Naissance de Douonoff

La sonnette stridente me réveille brutalement. C’est Mohamed, Momo, pour tous les frères du coin. Cheveux frisés, teint basané, grande stature et grande gueule, l’incontournable de la cité vient aux nouvelles avec sa capuche et ses baskets. Je ne sais pas ce que ce mec charbonne, mais j’ai ma petite idée. Il a appris que j’étais désormais seul dans mes trois pièces. Je lui confirme que ma mère a pris le prétexte de la convalescence de son homme et profite de mes dix-huit ans pour me céder le bail de l’appart et prendre le large ; elle me laisse meubles, ustensiles et vaisselle.

Voilà ce Ouf de Momo qui me met la pression. Quand je parle de « Ouf » à son propos, il est clair qu’il n’a pour moi aucun lien connu avec les « Oufs de Dieu », mais bon, on ne sait jamais. Il insiste pour que j’organise une petite soirée entre potos :

— Eh ! tu oublies qu’on est frères ! Nous faisons partie tous deux de l’Oumma, la grande communauté des musulmans. Ton indépendance Day, ça se fête, mon frère !

Franchement, je ne l’ai jamais considéré comme un pote, encore moins comme un frère. Je mets cette proclamation unilatérale sur le compte de ma filiation paternelle. Le murmure diffus de la cité a manifestement conservé cette info. Ici, tout le monde doit savoir d’où tu viens et ce que tu es : on doit pouvoir te classer dans une tribu, sinon tu n’es qu’un être étrange, vaguement suspect.

Franchement, ce n’est pas le moment d’ergoter et en même temps risquer de m’exclure de la Cité qui m’a vu naître. Je m’y sens bien, j’en possède les codes, je connais tout le monde ou presque et tout le monde me connaît.

En présence de Momo, je m’aperçois que j’ai souvent des difficultés à dire « Non », sauf quand mon interlocuteur m’agace trop. Mais Momo est sympa, alors je finis par acquiescer :

— OK, tu peux te ramener avec des potes que tu peux contrôler et avec les poches vides. Je fournis le ravitaillement. Que ce soit clair : je veux une soirée clean, au moindre débordement, je fous tout le monde dehors.

Il repart, arborant un air satisfait.

Les courses ne font pas partie de mon passe-temps favori. Je me focalise la plupart du temps sur les promotions, mieux adaptées à mon maigre budget. L’attente aux caisses est toujours un vrai calvaire. Alecs Off me convainc qu’un mauvais sort s’acharne sur ma personne. Même en changeant de file, j’hérite toujours de la plus longue ! Il a été démontré qu’une queue concentrée sur une seule caisse présente un débit supérieur à celui cumulé comportant plusieurs caisses ! Rongeant mon frein avec patience, je laisse libre cours aux digressions d’Alecs Know. Celui-ci évalue la pertinence de l’hypothèse selon laquelle les queues longues, paisibles et bien alignées, sont symptomatiques d’une société citoyenne et ordonnée, satisfaite, mais aussi un tant soit peu résignée. Les queues brouillonnes, informes et agitées, représentent l’image opposée d’une société conflictuelle, insatisfaite et rebelle. Cette constatation est certainement valable pour d’autres types de queue !

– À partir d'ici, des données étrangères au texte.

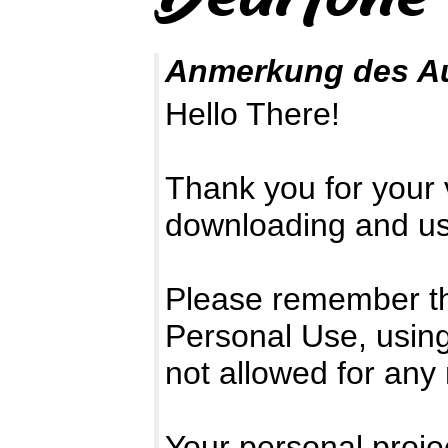
Anmerkung des A
Hello There!
Thank you for your v
downloading and usi
Please remember that
Personal Use, using
not allowed for any
Your personal projec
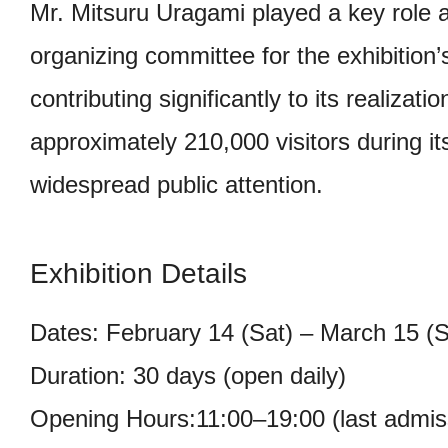
Mr. Mitsuru Uragami played a key role 
organizing committee for the exhibition
contributing significantly to its realizati
approximately 210,000 visitors during i
widespread public attention.
Exhibition Details
Dates: February 14 (Sat) – March 15 (
Duration: 30 days (open daily)
Opening Hours:11:00–19:00 (last admis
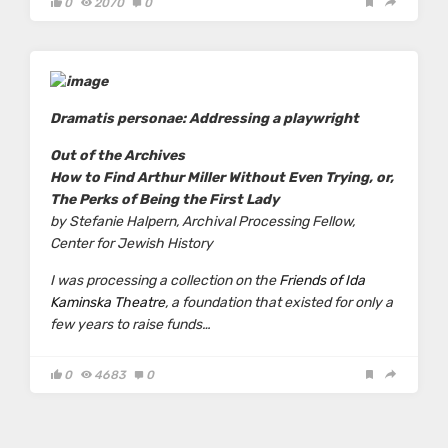
0
2070
0
Dramatis personae: Addressing a playwright
Out of the Archives
How to Find Arthur Miller Without Even Trying, or,
The Perks of Being the First Lady
by Stefanie Halpern,
Archival Processing Fellow,
Center for Jewish History
I was processing a collection on the
Friends of Ida
Kaminska Theatre
, a foundation that existed for only a
few years to raise funds…
0
4683
0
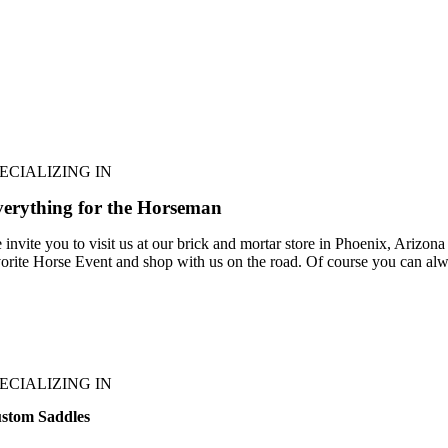
ECIALIZING IN
erything for the Horseman
 invite you to visit us at our brick and mortar store in Phoenix, Arizona
vorite Horse Event and shop with us on the road. Of course you can alw
ECIALIZING IN
stom Saddles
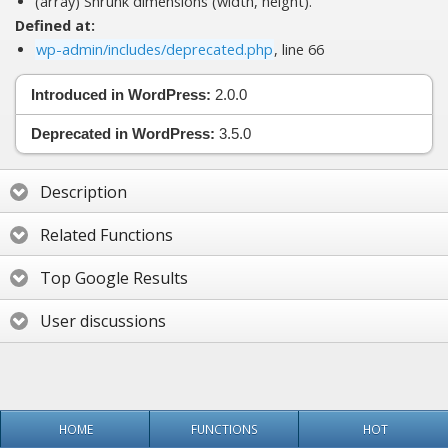
(array) Shrunk dimensions (width, height).
Defined at:
wp-admin/includes/deprecated.php
, line 66
Introduced in WordPress:
2.0.0
Deprecated in WordPress:
3.5.0
Description
Related Functions
Top Google Results
User discussions
HOME
FUNCTIONS
HOT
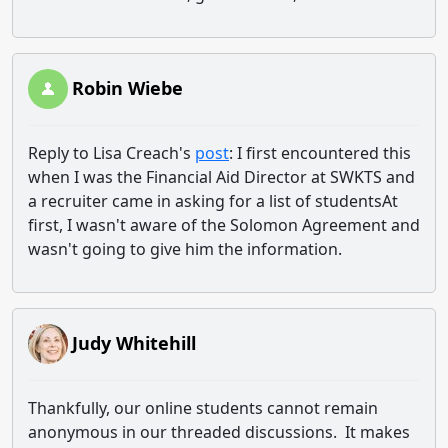
Robin Wiebe
Reply to Lisa Creach's
post
: I first encountered this
when I was the Financial Aid Director at SWKTS and
a recruiter came in asking for a list of studentsAt
first, I wasn't aware of the Solomon Agreement and
wasn't going to give him the information.
Judy Whitehill
Thankfully, our online students cannot remain
anonymous in our threaded discussions. It makes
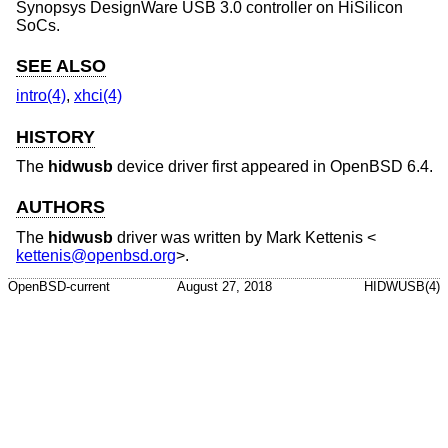
Synopsys DesignWare USB 3.0 controller on HiSilicon
SoCs.
SEE ALSO
intro(4)
,
xhci(4)
HISTORY
The
hidwusb
device driver first appeared in
OpenBSD 6.4
.
AUTHORS
The
hidwusb
driver was written by
Mark Kettenis
<
kettenis@openbsd.org
>.
OpenBSD-current
August 27, 2018
HIDWUSB(4)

Pour en revenir à ma propre file, je reçois cette fois-ci une belle gratification. Une magnifique « gazelle » toute frisée fait office de caissière et je constate qu’avec ses « Fox eyes » noirs soulignés par un maquillage sophistiqué, elle me sourit, mystérieuse. Elle scanne chaque achat avec ses doigts fins prolongés par des ongles qui n’en finissent pas.

Avec mon flair de « chien terrier », je ne détecte aucune timidité, tout au contraire elle a l’air sûre d’elle-même. En évaluant l’âge de cette Zoug, Alecs Know lui donne à vue de nez, trois ou quatre ans de plus que mézigue. Persuadé de faire plus vieux, je m’enhardis.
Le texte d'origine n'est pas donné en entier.